Valeant Pharmaceuticals International disclosed Monday that federal regulators had launched an inquiry into stock trades that were made this spring when the Costa Mesa company released results of a drug trial.
In a statement, Valeant said the Securities and Exchange Commission had also asked for information about Valeant's efforts to recover controversial bonuses paid to company founder and former Chief Executive Milan Panic. He was ousted in 2002 amid allegations that he was mismanaging the company.
Regulators have also asked about Valeant's stock option grants, the company said.
Valeant executives declined to be interviewed, and SEC officials would not comment.
In a statement, Valeant said the SEC "is conducting an informal inquiry regarding events and circumstances surrounding trading in the company's common stock and the public release of data" from a pivotal trial of Viramidine.
Viramidine is a drug developed by the company for the treatment of hepatitis C, a virus that causes liver damage.
On March 21, Valeant announced that Viramidine's test data showed a low effectiveness in treating hepatitis C. The company's shares plunged 14.2% to $16.03.
Andrew Stoltmann, a Chicago-based securities attorney, said regulators were probably looking for evidence of insider stock trading.
"I don't think there is any question with that fact pattern," he said.
Andrew McDonald, a stock analyst with ThinkEquity Partners in San Francisco who has a "buy" rating for Valeant, said the SEC routinely looks into companies when share prices show large gains or drops after an announcement.

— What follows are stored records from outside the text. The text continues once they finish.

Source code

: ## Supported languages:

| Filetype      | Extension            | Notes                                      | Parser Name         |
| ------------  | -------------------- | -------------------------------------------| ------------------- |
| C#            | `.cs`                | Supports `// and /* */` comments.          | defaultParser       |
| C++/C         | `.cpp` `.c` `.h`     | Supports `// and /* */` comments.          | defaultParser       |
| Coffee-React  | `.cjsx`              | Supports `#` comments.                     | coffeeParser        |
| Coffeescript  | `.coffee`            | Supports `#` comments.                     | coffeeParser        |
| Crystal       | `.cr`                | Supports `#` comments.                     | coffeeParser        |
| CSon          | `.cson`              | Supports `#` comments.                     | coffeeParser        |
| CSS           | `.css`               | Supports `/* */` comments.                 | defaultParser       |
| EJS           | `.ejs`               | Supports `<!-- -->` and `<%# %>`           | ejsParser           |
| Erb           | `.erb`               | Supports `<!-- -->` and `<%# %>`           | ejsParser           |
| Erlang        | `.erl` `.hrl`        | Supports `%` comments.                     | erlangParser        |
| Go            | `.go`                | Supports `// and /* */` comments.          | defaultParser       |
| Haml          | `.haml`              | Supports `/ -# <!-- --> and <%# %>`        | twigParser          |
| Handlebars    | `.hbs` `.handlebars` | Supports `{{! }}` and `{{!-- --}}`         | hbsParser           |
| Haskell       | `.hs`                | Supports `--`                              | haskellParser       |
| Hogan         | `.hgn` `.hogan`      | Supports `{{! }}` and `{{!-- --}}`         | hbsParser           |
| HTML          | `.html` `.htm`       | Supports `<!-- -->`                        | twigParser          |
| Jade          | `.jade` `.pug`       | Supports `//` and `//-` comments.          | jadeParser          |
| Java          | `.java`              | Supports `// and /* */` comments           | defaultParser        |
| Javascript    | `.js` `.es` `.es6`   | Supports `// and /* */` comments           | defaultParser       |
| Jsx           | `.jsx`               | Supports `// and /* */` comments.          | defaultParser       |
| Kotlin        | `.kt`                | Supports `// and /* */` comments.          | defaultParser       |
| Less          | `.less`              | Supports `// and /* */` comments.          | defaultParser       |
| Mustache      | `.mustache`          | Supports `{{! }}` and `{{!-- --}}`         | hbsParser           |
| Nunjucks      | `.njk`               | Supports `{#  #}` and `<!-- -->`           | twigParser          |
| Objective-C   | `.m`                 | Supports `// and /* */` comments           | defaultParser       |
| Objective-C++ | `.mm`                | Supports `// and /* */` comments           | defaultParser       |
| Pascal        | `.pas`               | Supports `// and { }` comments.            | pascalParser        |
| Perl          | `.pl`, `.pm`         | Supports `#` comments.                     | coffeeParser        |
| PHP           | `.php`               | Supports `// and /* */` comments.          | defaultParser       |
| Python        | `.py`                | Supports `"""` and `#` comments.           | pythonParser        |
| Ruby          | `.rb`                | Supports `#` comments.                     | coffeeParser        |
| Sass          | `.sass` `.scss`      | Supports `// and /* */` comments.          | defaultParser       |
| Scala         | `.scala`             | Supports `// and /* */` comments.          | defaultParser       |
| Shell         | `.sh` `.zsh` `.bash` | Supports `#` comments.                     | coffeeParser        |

He said the disappointing test results for Viramidine did not come as a surprise to those who had been following the drug's development closely.
"My guess is that it is just routine," McDonald said of the investigation.
The federal agency is also looking into Valeant's efforts to recover $33 million Panic received in bonus pay in 2002.
Last month, the two parties announced they had reached a $20-million settlement, but Panic had failed to make his first payment of $8 million on time, Valeant's statement said.
Panic, 76, said the payment was three days late because of additional concerns imposed at the last minute by Valeant.
"I made the payment, they cashed the money," said Panic, who founded the company formerly known as ICN Pharmaceuticals in 1959. "These people are not to be trusted."
Panic, who briefly served as prime minister of Yugoslavia in the 1990s, has been battling with Valeant's board ever since he was ousted.
The company's former board awarded Panic $33 million in bonus pay for his work spinning off a division of the company. But shareholders protested that the payment was too rich, leading to Panic's resignation and the appointment of a new board.
Panic said he deserved every penny he made, saying he led a profitable company. He accused those who ousted him of profiteering while the company struggled financially.
"If I hadn't started this company," Panic said Monday, "these people wouldn't have jobs."
Valeant has also joined the growing roster of companies under scrutiny for stock option practices. The company said the SEC is looking into options Valeant has granted since Jan. 1, 2000.
Options are the right to buy a company's stock at a certain price by a certain date in the future. Regulators are examining more than 100 companies to determine if the grant date was "backdated" to maximize profits for the recipients.
In March, Panic sued Valeant's directors in an Orange County Superior Court, accusing them of manipulating stock prices with a series of misleading assessments about the company to enrich themselves. As part of the $20-million settlement reached in August, Panic had agreed to drop that suit.
Valeant's stock rose 2 cents Monday, to $19.53.